Which lines in the entries below contain the word "Кабель"? Show each of them in full, treating uppercase and lowercase letters as distinct.

□ □ □

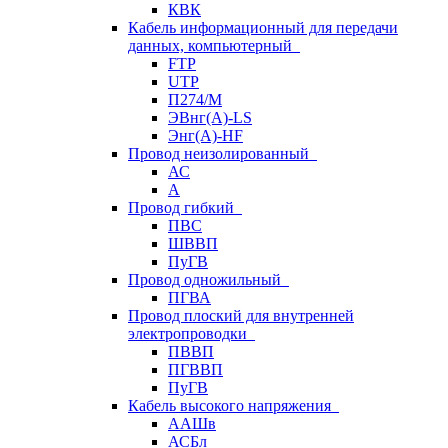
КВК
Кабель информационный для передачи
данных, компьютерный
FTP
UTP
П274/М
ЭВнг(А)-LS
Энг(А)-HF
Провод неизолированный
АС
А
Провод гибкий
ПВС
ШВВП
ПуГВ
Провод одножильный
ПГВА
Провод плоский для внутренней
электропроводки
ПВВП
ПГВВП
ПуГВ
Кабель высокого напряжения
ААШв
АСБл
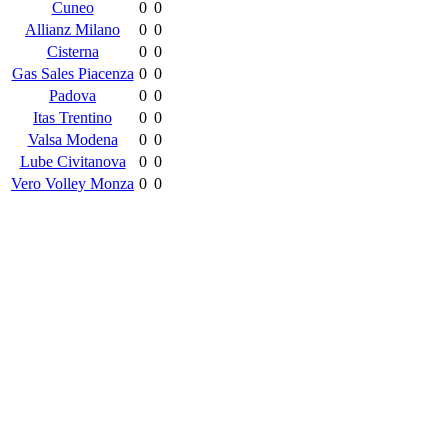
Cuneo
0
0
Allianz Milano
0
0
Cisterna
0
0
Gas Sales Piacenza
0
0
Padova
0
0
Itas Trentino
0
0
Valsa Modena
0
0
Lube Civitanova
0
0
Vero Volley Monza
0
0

□ □ □

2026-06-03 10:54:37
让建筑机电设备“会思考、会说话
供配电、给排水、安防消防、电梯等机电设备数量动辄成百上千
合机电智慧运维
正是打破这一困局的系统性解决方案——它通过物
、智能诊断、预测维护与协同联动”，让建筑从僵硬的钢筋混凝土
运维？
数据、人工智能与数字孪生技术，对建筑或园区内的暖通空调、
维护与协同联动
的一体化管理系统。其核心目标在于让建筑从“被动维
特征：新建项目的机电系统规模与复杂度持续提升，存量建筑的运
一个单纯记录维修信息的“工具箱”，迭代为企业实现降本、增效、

□ □ □

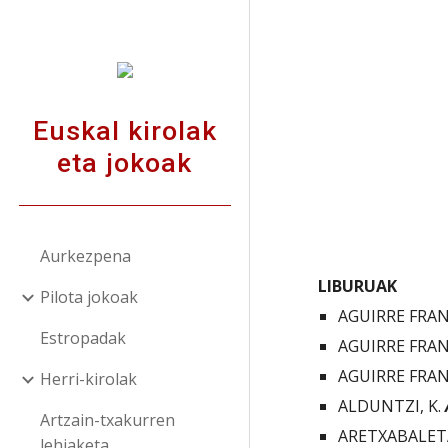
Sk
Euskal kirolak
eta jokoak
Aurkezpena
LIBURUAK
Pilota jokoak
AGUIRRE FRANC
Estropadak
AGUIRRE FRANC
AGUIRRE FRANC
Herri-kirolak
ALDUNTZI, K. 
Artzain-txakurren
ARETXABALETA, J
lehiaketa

□ □ □

- **Reply to the exercise**:
Кабель информационный для передачи
Кабель высокого напряжения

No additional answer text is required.